Information shown:

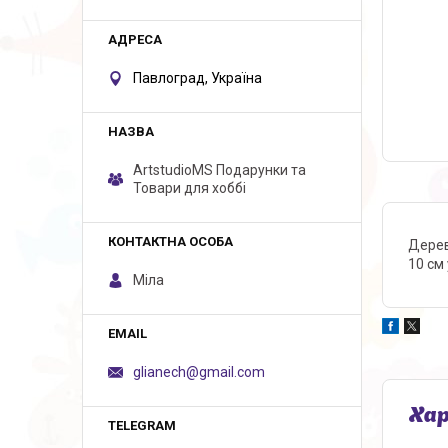
Павлоград, Україна
ArtstudioMS Подарунки та
Товари для хоббі
Дерев
10 см 
Міла
glianech@gmail.com
Ха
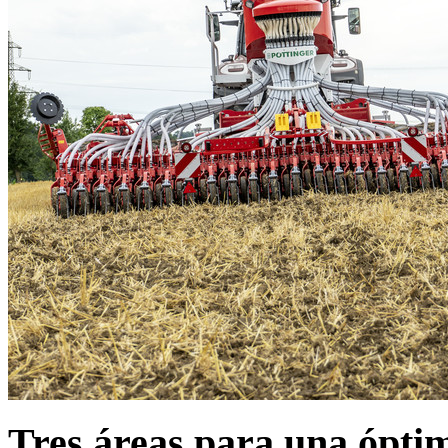
Tres áreas para una ópti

What you should do:
Because the pictures are not wanted, retype only the text of every record, exactly as given.

Exercise answer:
Павлоград, Україна
ArtstudioMS Подарунки та
Товари для хоббі
Дерев
10 см 
Міла
glianech@gmail.com
Ха
Tres áreas para una ópti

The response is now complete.